I wont go into explaining the pattern itself, but let me explain that it looks like this...
public class BothType: IDisposable{
public void Dispose(){
Dispose(true);
GC.SupressFinalize(this);
}
~BothType(){ //finalizer
Dispose(false);
}
protected virtual void Dispose(bool disposing){
if(disposing){
//'Disposable' managed resource cleanup code
}
//Unmanaged resource cleanup code
base.Dispose(disposing);
}
Managed code developers (Java, Dot.Net, PHP, Python, Ruby etc) are abstracted from most memory and resource management concerns, and in most applications ignoring even the attention required by the small number of unmanaged resource that are allocated and never properly released is uneventful because our modern machinery is grossly over-spec. But this behavior fails quickly in a stressed server environment where resources are always under pressure.
The pattern above ensures that if the code did not dispose of unmanaged resources by the time the wrapping managed code is Garbage Collected then at least the finalizer frees the unmanaged resources.
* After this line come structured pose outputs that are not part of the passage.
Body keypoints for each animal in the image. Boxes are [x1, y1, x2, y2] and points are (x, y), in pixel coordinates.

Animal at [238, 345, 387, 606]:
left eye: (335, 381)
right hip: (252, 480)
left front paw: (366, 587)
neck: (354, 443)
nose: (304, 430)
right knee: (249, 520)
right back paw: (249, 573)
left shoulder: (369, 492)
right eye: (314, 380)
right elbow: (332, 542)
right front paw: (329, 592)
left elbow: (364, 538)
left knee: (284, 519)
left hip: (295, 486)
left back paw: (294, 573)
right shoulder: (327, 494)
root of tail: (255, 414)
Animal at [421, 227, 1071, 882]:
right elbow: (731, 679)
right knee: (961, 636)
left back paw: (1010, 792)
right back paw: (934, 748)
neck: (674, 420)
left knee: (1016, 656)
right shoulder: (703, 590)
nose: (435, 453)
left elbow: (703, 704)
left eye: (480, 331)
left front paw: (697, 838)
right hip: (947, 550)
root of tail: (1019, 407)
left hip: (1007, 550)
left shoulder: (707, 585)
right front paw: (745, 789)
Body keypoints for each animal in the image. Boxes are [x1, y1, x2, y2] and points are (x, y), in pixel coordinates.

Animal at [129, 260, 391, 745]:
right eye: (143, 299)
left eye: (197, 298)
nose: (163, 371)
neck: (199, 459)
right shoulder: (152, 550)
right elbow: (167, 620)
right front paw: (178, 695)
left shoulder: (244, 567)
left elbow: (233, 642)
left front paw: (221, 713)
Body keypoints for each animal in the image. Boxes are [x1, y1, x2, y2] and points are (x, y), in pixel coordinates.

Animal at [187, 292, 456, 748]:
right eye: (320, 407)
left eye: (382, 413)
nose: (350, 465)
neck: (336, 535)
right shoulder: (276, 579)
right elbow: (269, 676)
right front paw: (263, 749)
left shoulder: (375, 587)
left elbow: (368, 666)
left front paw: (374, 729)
Of all the explanations that can be found online, most people do not focus on this above reason which is the reason for the pattern to exist in the first place. You will find all manner of interesting chatter, from the fact that Dispose is not called by the Garbage Collector to the fact that the presence of a Finalizer causes your class to survive at least one Garbage Collection attempt (usually followed by the incorrect advise to never create the finalizer). But not many people focus on this one reason why the Dispose pattern exists – which is to attempt to free unmanaged resources before Garbage Collection takes place or to at least catch unreleased resources at the last possible moment and release them then.
The correct pattern does this:
- If your class encapsulates unmanaged resources it must ensure that these resources are released by calling Dispose(). The Dot.Net framework standard method to accomplish this is the IDiposable interface.
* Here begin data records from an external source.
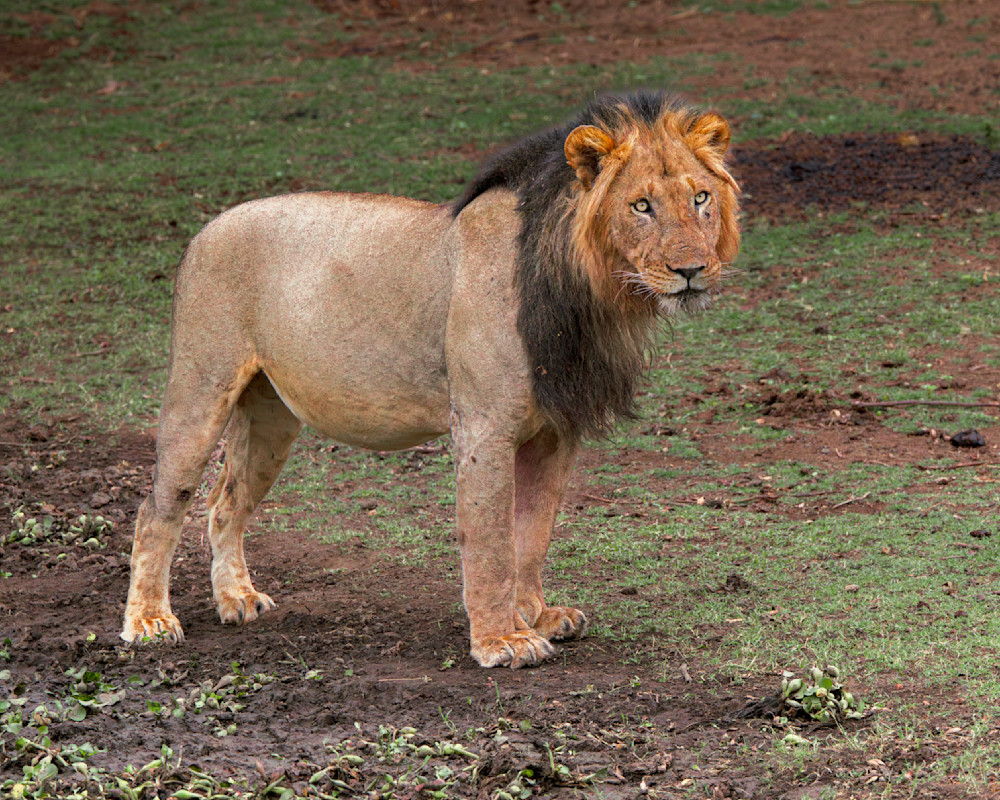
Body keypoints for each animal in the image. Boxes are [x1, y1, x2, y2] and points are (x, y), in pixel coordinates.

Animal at [121, 91, 740, 668]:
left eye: (700, 198)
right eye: (641, 205)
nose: (691, 270)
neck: (589, 293)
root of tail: (207, 227)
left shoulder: (556, 432)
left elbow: (532, 534)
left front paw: (535, 615)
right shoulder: (484, 427)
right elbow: (490, 542)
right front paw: (500, 640)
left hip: (271, 417)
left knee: (225, 505)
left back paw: (237, 598)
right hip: (200, 387)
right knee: (158, 508)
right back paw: (149, 621)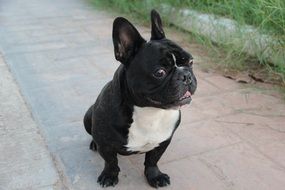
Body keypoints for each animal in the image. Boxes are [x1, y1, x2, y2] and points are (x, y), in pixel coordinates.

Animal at [83, 10, 196, 187]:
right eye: (159, 72)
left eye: (191, 62)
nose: (186, 75)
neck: (150, 111)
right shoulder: (106, 145)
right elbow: (111, 162)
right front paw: (109, 175)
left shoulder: (163, 141)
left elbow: (152, 160)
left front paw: (155, 176)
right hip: (88, 116)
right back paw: (93, 143)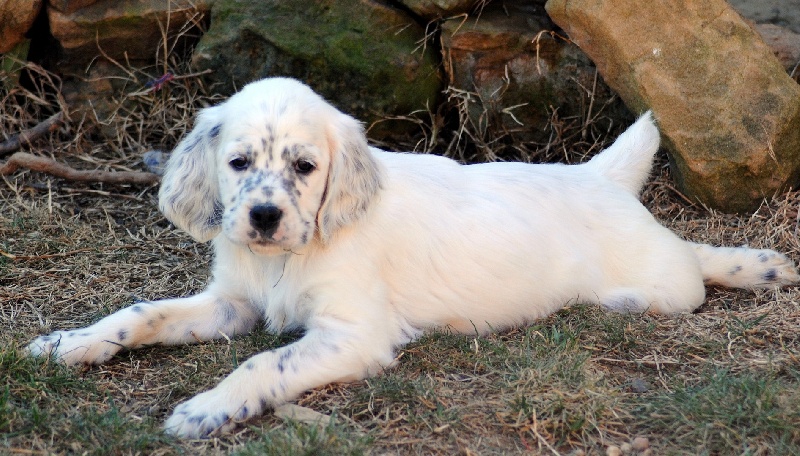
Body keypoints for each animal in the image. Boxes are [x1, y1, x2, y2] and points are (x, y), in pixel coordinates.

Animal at [27, 77, 800, 438]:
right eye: (239, 162)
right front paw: (68, 343)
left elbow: (262, 363)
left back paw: (747, 267)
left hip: (661, 279)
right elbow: (139, 313)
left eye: (305, 167)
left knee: (689, 267)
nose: (265, 217)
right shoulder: (232, 302)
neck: (286, 257)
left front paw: (206, 408)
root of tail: (597, 176)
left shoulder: (352, 333)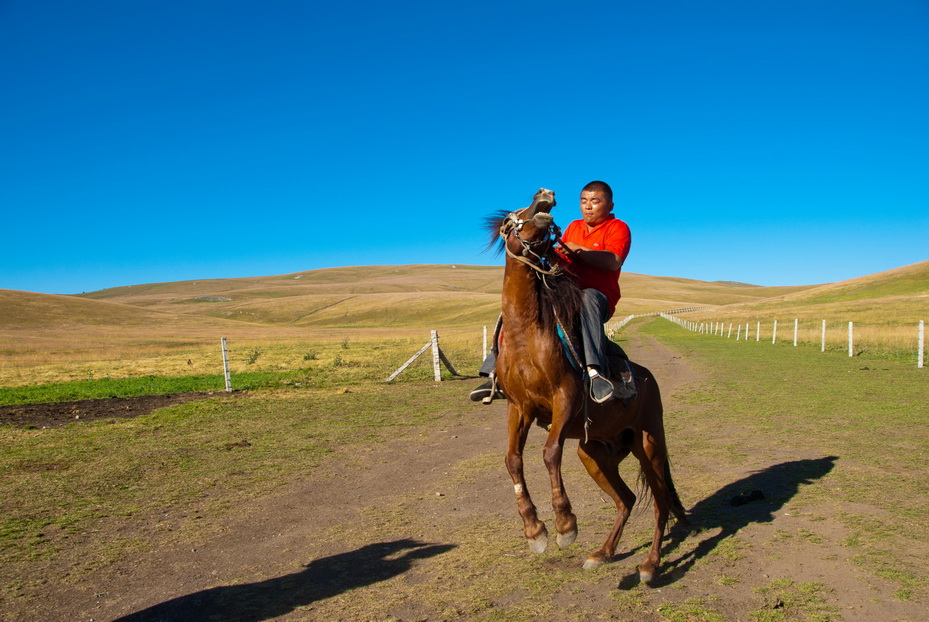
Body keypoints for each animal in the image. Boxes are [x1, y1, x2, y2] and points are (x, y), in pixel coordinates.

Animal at [490, 189, 684, 584]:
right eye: (510, 218)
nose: (544, 197)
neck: (525, 336)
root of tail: (647, 378)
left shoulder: (564, 399)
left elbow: (549, 453)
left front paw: (564, 524)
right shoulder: (519, 408)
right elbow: (513, 460)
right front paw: (534, 529)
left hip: (649, 445)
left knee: (660, 503)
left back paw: (650, 565)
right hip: (593, 452)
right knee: (626, 499)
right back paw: (603, 553)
- It follows that Disposing of a classes resources should cause that class to call Dispose on all its encapsulated classes and its base class as well if these implement IDisposable.
- You (the developer) must ensure IDisposable.Dispose is called when the class is no longer needed.
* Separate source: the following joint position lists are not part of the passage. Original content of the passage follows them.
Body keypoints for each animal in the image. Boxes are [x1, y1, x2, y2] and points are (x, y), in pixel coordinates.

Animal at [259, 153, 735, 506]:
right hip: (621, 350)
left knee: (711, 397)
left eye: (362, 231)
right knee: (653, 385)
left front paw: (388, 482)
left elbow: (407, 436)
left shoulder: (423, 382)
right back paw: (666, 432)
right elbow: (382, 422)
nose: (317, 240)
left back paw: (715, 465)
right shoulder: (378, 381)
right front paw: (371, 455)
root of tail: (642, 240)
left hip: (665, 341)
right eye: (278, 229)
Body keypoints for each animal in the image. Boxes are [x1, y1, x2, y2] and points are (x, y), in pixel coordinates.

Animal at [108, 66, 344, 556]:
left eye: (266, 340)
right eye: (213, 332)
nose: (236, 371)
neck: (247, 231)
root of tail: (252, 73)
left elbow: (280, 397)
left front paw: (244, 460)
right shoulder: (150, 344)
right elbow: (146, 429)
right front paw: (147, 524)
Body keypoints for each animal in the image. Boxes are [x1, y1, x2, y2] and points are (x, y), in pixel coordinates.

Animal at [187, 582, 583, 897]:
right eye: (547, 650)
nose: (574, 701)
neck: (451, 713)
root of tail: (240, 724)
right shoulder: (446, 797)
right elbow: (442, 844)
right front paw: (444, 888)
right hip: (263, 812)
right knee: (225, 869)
- Dispose must be allow itself to be called multiple times.
- Dispose must release the classes own UnManaged resources.
- Dispose must then suppress the classes Finalizer by calling GC.SupressFinalize(this)
- The Finalizer should contain code that does nothing more than release the classes own unmanaged resources. It is not expected to be called since Dispose should suppress its calling. However, it is a belt and braces approach, defensive coding if you will.
Now, how much of the above did you get from the code snippet? Unfortunately the pattern is setup as is and its too late to change its implementation. The Dispose(boolean disposing) method is meant to be inherited, virtually overridden and called by base.Dispose(disposing) to chain the release of resource request down to parent classes.
A pity. I think the following communicates the code intent in a much better fashion...
#region IDiposable
/// <summary>
/// Performs application-defined tasks associated with freeing, releasing, or resetting unmanaged resources.
/// </summary>
public void Dispose()
{
DisposeManaged();
DisposeUnManaged();
GC.SuppressFinalize(this);
}
/// <summary>
/// Calls Dispose() on all our managed resources
/// </summary>
private void DisposeManaged()
{
this.SomeClassA.Dispose();
this.SomeClassB.Dispose();
}
/// <summary>
/// Disposes our unmanaged resources
/// </summary>
private void DisposeUnManaged()
{
this._managedResourceA.Close();
this._managedResourceB.Free();
}
~ABetterDisposerPattern()
{
DisposeUnManaged();
}
#endregion IDisposable
The above accomplishes everything that the traditional IDispose pattern accomplishes - and look! It does it with clarity of intent and far easier legibility, don't you think?.